In the last year I have hooked up with several woman. However, other than sex I have not had any interest in woman since Hannah. Perhaps it is because Carey and I have a positive history, that she looks incredible or that she is so terrific with Logan, but I suddenly have a desire to be with Carey. It turns out that Carey lives about 30 miles from me near where she grew up. She says she has been in touch with my mother recently which is surprising because mom had not said anything.

We watch the game together. I end up staying for about five innings which is more than I intended. Carey tells Austin how much I used to like video games and he talks to me non stop about his favorite games while Carey entertains Logan who sits still much longer than he usually would. There is something so normal and healthy about the afternoon that I feel better than I have in a long time. I have butterflys in my stomach when I ask Carey if she would like to go out for dinner on Saturday. I am thrilled when she says yes.

April 2014 Carey

John and I have gone out every weekend since meeting at the baseball game. We have gone out by ourselves a few times and a couple times with the kids. It is against my better judgment to have Austin get to know John and I can see that they have already developed a bond. John still has the most gorgeous green eyes I have ever seen and there is a passion that I have with John that I never had with anyone except for Tyler. At the same time there is a lot of uncertainty about us. I do not even know if John is ready to be in a serious relationship. I do not know what happened to Hannah. He has not brought it up and I am afraid to ask.

The first time we went out for dinner when it was just the two of us, we went to a country seafood place where we ate outside on the patio. It started out as a fun relaxing evening. The food was really good and we had been drinking and reminiscing and having a good time. I had too much to drink and was thinking back to when we were college and how I was so sure that Tyler was the guy I wanted to marry that I never thought of John as anything more than a fuck buddy while I was in Massachusetts and I started talking about Tyler much more than I intended.

"I cannot believe how wrong I was about Tyler. I used to think he was the perfect guy. It is one thing that he cheated on me. It some ways it was karma after what we did."

"You weren't married then."

"True, but I can deal with the cheating and even that the marriage did not work out. What makes Tyler fucking scum is how he has treated Austin. When the marriage ended, he lost all interest in Austin. He is such a good kid and he deserves better from his dad. Austin is nothing but a financial obligation to Tyler.
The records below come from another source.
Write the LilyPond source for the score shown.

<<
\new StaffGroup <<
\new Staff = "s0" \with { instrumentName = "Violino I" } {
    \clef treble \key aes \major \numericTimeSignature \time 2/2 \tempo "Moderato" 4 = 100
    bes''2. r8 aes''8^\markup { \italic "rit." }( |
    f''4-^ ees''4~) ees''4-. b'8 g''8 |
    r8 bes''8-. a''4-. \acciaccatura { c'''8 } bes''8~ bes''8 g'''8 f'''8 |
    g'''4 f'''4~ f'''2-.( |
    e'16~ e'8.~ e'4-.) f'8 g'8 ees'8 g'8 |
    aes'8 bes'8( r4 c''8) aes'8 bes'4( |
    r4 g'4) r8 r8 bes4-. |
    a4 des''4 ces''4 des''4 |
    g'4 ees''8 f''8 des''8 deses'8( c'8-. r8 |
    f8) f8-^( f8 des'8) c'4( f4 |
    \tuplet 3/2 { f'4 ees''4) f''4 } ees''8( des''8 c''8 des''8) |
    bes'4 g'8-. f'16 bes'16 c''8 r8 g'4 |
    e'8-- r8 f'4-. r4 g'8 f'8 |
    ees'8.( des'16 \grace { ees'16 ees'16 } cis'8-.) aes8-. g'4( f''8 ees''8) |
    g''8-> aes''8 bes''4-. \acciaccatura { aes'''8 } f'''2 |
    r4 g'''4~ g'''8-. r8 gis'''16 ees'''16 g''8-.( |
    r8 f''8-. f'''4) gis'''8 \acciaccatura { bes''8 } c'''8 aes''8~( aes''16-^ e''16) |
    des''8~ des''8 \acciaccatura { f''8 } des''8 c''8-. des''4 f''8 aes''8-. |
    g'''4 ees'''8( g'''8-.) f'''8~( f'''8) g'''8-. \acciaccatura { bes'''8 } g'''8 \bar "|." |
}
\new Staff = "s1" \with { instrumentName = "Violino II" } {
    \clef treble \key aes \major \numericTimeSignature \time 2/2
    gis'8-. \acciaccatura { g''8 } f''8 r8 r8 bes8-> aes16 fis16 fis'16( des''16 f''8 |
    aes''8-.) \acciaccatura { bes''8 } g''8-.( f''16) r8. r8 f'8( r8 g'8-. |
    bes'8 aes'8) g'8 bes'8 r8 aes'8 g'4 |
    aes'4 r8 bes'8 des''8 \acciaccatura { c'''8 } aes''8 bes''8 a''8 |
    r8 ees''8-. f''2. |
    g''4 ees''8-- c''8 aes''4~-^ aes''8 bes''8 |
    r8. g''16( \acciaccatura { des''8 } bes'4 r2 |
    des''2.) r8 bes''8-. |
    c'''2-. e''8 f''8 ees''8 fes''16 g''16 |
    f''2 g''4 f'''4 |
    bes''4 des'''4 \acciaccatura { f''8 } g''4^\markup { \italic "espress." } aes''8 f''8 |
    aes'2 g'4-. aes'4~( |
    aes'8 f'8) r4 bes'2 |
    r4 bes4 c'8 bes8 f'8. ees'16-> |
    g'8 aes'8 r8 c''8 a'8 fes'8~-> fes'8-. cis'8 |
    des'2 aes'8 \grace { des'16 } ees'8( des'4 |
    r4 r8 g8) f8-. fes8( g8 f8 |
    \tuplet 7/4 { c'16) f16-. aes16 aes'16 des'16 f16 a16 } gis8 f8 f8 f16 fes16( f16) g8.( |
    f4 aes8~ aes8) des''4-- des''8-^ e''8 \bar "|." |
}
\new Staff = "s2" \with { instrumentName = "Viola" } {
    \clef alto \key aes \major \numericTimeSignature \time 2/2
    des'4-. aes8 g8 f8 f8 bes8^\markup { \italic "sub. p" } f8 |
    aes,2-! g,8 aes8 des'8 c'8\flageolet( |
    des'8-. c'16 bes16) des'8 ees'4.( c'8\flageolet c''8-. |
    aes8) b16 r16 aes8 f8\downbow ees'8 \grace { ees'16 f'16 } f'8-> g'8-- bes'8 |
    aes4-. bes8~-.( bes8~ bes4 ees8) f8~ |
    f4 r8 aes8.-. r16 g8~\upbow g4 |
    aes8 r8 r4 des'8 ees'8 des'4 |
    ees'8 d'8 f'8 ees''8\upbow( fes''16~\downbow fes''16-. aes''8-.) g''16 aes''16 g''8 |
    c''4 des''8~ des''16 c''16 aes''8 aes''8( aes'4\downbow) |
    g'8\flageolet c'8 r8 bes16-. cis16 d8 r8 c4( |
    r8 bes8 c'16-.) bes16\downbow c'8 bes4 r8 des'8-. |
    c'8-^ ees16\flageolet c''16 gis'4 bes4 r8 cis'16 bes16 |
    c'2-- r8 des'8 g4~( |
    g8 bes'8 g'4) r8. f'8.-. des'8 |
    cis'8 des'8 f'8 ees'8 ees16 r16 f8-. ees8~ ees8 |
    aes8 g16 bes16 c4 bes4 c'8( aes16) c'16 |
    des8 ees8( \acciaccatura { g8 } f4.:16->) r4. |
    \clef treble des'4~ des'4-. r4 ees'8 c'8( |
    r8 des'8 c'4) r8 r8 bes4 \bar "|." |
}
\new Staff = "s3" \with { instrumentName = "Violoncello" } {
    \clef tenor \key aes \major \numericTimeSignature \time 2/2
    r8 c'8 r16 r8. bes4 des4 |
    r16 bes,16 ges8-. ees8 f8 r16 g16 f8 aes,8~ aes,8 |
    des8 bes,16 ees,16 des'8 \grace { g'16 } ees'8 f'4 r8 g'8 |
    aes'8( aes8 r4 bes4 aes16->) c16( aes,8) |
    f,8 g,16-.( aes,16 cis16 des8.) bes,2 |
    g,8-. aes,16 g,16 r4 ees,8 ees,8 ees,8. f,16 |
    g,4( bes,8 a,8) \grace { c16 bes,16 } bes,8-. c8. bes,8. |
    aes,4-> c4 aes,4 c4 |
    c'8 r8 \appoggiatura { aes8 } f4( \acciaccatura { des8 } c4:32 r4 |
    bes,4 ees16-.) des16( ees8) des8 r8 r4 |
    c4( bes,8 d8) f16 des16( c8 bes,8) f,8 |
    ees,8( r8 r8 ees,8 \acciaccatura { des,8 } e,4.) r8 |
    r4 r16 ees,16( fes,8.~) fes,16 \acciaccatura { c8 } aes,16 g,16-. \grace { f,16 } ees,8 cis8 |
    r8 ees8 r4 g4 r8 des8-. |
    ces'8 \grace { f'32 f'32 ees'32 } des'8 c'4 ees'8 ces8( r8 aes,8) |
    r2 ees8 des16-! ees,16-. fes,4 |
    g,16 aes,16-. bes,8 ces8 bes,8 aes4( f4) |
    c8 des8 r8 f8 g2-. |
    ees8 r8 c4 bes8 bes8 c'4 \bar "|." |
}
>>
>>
He always pays his child support without issue but has no interest in being his father. Who treats their own kid like that? I feel so fucking stupid for thinking Tyler was a good man. It really destroyed my faith in people for a long time. ls my judgment that bad?"

By now there were tears in my eyes. John held my hand and said that having the benefit of hindsight after the fact, in a lot of cases does not do anything but keep you up at night.

I smiled and said,

"You sound like some of the the therapist I've seen."

He looks away like he always does when he is about to say something revealing and says,

"I have seen my share of therapists as well since Hannah died.".

I tell him how my friend Gwen is better than any therapist and a lot cheaper. This is the only time he has brought up Hannah. I am very embarrassed about the whole outburst, but John does not seem fazed by it.